What about password or PIN-protected smart phones and PDAs?

The fact that a smartphone or PDA was protected with a password can be strong evidence that the user wanted and expected privacy. Divorce courts are being presented with more and more evidence in cases that revolve around phone messages, text messages, and other communications on media other than computers, but the same rules apply. If you were not specifically given a password to a spouse’s smartphone, you cannot legally dig into it yourself. Any evidence you come up with could end up inadmissible, and you could be charged with invasion of privacy.

Can I read texts on phones with a password or PIN protection?

No, as the fact that the phone was password protected establishes the expectation of privacy. When it comes to phones not password protected, the courts would probably rule in favor of the right to privacy and expect whoever read the messages to come up with a good reason for doing so. Perhaps two people were in the habit of using the same phone for calls, texts, and so on. But the fact that you owned the phone would probably make no difference; it’s the communication, not the device, that is protected by privacy laws.

Can I copy my spouse’s hard drive?

The answer is maybe.

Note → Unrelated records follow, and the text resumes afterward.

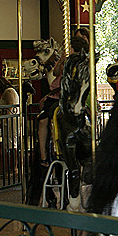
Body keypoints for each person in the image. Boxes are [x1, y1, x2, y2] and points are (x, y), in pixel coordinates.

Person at [37, 28, 90, 166]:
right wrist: (61, 61)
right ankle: (44, 155)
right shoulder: (67, 60)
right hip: (57, 96)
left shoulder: (85, 62)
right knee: (44, 120)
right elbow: (55, 73)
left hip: (75, 97)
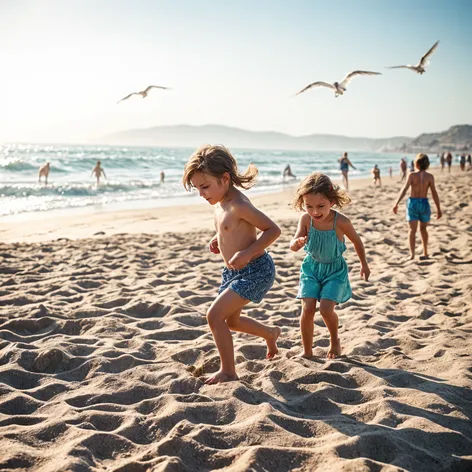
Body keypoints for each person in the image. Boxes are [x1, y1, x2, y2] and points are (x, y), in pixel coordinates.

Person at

You need legal advice before you try anything like this. A lawyer can get a court order to copy a computer hard drive that might be used in court. The copy would end up in the hands of a forensics computer expert and then given to the judge to rule on the admissibility of the evidence. The idea is that critical evidence could be erased, and the courts can grant permission to copy a hard drive to preserve such evidence. If you don’t have customary access to a computer, or if it is password protected and if you haven’t been given the password, then it’s most likely illegal to copy the computer by yourself.

It is legal to make a copy of a hard drive in your own computer. If, however, you copy the hard drive of a computer that is not yours on your own, anything on there could be rejected as evidence in light of the illegal copying. This is why you should not do anything like this on your own. Get advice from a divorce attorney who is well versed in this procedure. Experts will tell you that unless there are huge bucks at stake, the expense and time required to get a court order is rarely worth it, especially if there are other means to get this same information, so don’t engage in “self-help discovery.”

Here’s some good advice when it comes to your personal security:

  • Frequently change your personal passwords for email, bank PINs, you name it, and make sure they are complex (containing a mix of numbers, symbols, and uppercase and lowercase letters). This is particularly important if you ever shared a password with your spouse.
  • Close joint bank accounts.
  • Delete personal information from Facebook, MySpace, etc.

Always keep in mind three important reasons never to try electronic eavesdropping—breaking into someone’s email account, installing spyware, or engaging in any other type of electronic snooping:

—It could be ruled a state or federal crime, a felony

—It could “taint” any evidence you find on it.

—It could alienate the court, which would frown on such “snooping” and considering it a violation of the right to privacy.

Get solid legal advice before you snoop electronically; this could save you a tremendous amount of trouble. A good divorce attorney can steer you to a reliable private investigator or computer expert who won’t get you in trouble.